======== PASAJE PARA REVISAR ========

Pienso esto al término de Guerra Fría, la nueva película de Pawel Pawlikowski, una película que más que dejarme incómodo, me dejó reflexivo ante su dualidad, ya que dentro de la maquinaria Hollywoodense el amor se ha prestado para presentarse de maneras burdas y de fácil contenido recreativo, pero en el caso de Pawlikowski, lo que tenemos es una verdadera reflexión del sentir y de la terquedad humana que no siempre podemos comprender pero siempre admirar.
Guerra Fría narra el infortunio de Zula y Wiktor, una pareja que se conoce durante el ocaso de Polonia durante los años cuarenta –algo pocas veces visto en el cine que está acostumbrado a mostrar al país en caos por el nazismo- y quienes buscan trabajar en el mundo de la música. Wiktor (Tomasz Kot) es el encargado de conseguir un grupo de personas que se dediquen a la música y danza que enaltezca los valores del comunismo, y es quien ve una chispa de capacidad en Zula (Joanna Kulig), una campirana de creencias espirituales en reserva y cuya pasión por una canción que escuchó en una película rusa le hace ser la pieza estelar de la compañía.

========

# ACTIVIDAD 1
En la reseña de Guerra Fría, ¿qué actriz interpreta a Zula?
# ACTIVIDAD 2
Reescribe el fragmento de la reseña de Guerra Fría desde "Guerra Fría narra" hasta "de la compañía.", y pon "dupla" en lugar de "pareja".
# ACTIVIDAD 3
Prosigue la reseña de Guerra Fría a partir de su última oración.

======== MATERIAL MOSTRADO ========

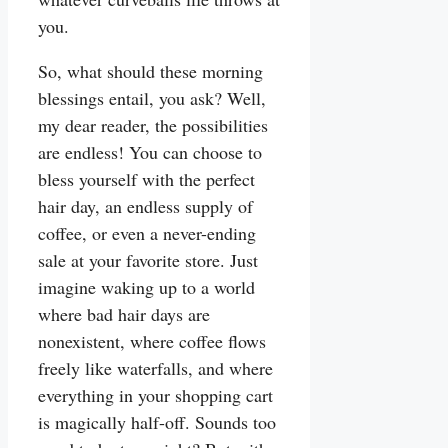
you.
So, what should these morning
blessings entail, you ask? Well,
my dear reader, the possibilities
are endless! You can choose to
bless yourself with the perfect
hair day, an endless supply of
coffee, or even a never-ending
sale at your favorite store. Just
imagine waking up to a world
where bad hair days are
nonexistent, where coffee flows
freely like waterfalls, and where
everything in your shopping cart
is magically half-off. Sounds too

========

# RESULTADO 1
Joanna Kulig.

# RESULTADO 2
Guerra Fría narra el infortunio de Zula y Wiktor, una dupla que se conoce durante el ocaso de Polonia durante los años cuarenta –algo pocas veces visto en el cine que está acostumbrado a mostrar al país en caos por el nazismo- y quienes buscan trabajar en el mundo de la música. Wiktor (Tomasz Kot) es el encargado de conseguir un grupo de personas que se dediquen a la música y danza que enaltezca los valores del comunismo, y es quien ve una chispa de capacidad en Zula (Joanna Kulig), una campirana de creencias espirituales en reserva y cuya pasión por una canción que escuchó en una película rusa le hace ser la pieza estelar de la compañía.

# RESULTADO 3
Ellos conectan de inmediato y es Wiktor el que decide que no quiere vivir su vida aprisionado en bailes y música de carácter político, por lo que le pide a Zula irse a vivir con él en el exilio autoimpuesto, buscando la oportunidad de ser felices los dos sin las presiones de la nueva doctrina política. Es, una decisión, la que cambia el transcurso de la vida de los dos, quienes se van reencontrando con el paso de la siguiente década crecidos de una forma u otra pero siempre abriendo un espacio para su relación.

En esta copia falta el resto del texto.